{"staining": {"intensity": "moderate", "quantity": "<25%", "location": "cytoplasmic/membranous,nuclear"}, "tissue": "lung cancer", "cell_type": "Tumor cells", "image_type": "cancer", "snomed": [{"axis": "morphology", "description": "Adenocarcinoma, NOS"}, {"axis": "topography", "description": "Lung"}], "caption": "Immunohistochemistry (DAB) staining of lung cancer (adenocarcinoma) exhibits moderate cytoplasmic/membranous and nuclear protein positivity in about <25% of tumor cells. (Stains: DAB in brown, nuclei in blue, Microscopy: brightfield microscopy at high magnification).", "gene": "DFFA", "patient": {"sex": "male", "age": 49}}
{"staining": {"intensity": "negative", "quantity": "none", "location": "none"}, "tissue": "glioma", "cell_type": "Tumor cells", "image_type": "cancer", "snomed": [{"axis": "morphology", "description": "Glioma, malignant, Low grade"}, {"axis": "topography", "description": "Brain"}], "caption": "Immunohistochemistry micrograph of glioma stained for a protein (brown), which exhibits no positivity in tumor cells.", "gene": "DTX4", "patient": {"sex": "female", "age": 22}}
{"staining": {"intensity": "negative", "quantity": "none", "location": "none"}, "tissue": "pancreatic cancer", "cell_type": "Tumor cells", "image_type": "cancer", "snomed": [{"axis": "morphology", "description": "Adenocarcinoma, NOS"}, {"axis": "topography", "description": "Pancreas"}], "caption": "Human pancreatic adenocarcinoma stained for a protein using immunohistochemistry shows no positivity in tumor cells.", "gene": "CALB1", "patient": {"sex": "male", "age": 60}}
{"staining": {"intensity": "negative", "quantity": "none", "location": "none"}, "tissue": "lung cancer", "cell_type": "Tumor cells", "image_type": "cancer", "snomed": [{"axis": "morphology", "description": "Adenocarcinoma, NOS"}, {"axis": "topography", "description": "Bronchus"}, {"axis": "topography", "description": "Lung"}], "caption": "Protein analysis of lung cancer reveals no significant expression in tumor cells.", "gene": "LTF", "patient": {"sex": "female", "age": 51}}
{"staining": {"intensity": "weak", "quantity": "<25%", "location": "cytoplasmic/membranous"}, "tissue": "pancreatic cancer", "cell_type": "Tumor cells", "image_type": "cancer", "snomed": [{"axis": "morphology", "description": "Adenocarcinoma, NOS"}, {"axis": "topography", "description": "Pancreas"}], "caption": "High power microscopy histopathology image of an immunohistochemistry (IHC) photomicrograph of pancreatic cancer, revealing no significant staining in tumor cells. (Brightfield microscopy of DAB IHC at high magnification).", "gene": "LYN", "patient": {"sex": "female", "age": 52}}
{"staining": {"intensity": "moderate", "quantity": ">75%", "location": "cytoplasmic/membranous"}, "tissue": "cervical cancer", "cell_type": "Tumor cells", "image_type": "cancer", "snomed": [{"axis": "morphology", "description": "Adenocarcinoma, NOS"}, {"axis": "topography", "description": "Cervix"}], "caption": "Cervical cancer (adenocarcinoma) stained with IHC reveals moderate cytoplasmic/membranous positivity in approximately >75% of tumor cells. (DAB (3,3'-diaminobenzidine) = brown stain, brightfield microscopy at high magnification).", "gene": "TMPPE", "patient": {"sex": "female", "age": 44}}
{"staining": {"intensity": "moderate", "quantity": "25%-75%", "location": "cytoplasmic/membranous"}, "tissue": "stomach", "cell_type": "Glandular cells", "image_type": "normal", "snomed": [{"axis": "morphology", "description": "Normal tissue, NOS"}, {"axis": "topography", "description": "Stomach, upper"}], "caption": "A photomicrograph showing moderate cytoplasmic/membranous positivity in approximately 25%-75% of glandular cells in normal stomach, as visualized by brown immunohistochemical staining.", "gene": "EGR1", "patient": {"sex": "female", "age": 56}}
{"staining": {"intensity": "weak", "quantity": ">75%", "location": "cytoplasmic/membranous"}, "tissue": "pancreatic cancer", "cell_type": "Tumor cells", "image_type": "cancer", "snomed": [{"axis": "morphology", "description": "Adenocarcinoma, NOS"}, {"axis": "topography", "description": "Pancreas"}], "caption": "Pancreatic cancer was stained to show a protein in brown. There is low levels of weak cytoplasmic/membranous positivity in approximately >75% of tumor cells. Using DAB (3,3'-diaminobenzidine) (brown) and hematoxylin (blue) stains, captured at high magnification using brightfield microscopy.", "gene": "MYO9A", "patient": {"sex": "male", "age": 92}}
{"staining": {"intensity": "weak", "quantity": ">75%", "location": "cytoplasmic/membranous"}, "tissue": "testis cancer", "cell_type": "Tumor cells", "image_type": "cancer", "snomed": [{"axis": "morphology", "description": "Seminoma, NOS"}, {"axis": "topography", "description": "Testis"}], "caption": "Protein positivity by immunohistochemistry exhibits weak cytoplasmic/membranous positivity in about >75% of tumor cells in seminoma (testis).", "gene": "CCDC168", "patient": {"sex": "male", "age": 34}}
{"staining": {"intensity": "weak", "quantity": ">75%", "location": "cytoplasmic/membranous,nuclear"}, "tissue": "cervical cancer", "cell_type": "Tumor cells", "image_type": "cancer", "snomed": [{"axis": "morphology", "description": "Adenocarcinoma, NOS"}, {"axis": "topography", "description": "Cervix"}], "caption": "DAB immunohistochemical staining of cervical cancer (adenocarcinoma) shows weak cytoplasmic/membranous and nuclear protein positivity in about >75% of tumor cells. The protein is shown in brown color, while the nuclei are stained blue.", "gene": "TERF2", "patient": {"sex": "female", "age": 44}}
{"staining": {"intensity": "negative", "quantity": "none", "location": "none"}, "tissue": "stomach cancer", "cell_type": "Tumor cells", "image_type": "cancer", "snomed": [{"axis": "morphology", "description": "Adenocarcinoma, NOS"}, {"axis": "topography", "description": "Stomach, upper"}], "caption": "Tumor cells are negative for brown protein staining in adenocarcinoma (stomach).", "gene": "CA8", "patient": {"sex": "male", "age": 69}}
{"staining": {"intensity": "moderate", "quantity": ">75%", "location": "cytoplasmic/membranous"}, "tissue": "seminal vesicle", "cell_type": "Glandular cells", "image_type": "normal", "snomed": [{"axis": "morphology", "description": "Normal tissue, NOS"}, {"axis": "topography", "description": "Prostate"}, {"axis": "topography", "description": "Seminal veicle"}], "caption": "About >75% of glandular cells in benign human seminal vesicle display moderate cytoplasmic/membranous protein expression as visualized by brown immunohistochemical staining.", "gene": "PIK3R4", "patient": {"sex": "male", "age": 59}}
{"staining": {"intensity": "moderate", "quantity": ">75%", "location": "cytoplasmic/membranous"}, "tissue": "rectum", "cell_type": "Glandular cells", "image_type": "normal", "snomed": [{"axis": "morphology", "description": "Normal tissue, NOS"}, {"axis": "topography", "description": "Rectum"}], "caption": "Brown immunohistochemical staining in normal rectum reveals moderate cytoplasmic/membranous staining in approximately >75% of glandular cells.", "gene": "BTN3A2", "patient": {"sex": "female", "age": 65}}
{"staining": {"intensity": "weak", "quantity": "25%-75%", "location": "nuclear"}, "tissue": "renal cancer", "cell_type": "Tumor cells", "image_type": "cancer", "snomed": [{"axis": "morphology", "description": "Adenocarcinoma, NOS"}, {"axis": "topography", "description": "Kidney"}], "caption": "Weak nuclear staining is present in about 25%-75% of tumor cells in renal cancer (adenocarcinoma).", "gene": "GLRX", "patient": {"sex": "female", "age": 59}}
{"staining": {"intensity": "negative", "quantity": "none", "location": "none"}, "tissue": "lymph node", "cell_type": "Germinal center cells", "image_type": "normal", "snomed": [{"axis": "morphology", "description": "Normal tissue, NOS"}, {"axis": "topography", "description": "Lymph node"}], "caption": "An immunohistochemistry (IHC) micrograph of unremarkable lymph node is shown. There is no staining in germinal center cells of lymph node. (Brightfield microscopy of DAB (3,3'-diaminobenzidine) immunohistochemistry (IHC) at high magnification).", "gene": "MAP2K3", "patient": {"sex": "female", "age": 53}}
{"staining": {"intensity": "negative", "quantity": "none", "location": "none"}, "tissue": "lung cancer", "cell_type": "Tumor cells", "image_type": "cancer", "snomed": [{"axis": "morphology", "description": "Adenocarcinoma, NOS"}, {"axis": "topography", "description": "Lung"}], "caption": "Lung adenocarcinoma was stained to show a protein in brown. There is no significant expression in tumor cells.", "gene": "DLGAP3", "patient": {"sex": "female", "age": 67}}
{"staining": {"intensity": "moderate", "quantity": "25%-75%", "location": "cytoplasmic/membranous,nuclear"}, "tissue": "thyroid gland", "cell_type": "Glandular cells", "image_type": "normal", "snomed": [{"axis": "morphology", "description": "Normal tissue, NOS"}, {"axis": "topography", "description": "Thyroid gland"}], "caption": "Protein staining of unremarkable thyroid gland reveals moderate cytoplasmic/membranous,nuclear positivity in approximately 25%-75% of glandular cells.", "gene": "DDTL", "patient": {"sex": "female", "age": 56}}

◆ Exercise ◆
Scan the listing for the word "Cervix". Copy every line in which it appears.

◆ Answer to this exercise ◆
{"staining": {"intensity": "moderate", "quantity": ">75%", "location": "cytoplasmic/membranous"}, "tissue": "cervical cancer", "cell_type": "Tumor cells", "image_type": "cancer", "snomed": [{"axis": "morphology", "description": "Adenocarcinoma, NOS"}, {"axis": "topography", "description": "Cervix"}], "caption": "Cervical cancer (adenocarcinoma) stained with IHC reveals moderate cytoplasmic/membranous positivity in approximately >75% of tumor cells. (DAB (3,3'-diaminobenzidine) = brown stain, brightfield microscopy at high magnification).", "gene": "TMPPE", "patient": {"sex": "female", "age": 44}}
{"staining": {"intensity": "weak", "quantity": ">75%", "location": "cytoplasmic/membranous,nuclear"}, "tissue": "cervical cancer", "cell_type": "Tumor cells", "image_type": "cancer", "snomed": [{"axis": "morphology", "description": "Adenocarcinoma, NOS"}, {"axis": "topography", "description": "Cervix"}], "caption": "DAB immunohistochemical staining of cervical cancer (adenocarcinoma) shows weak cytoplasmic/membranous and nuclear protein positivity in about >75% of tumor cells. The protein is shown in brown color, while the nuclei are stained blue.", "gene": "TERF2", "patient": {"sex": "female", "age": 44}}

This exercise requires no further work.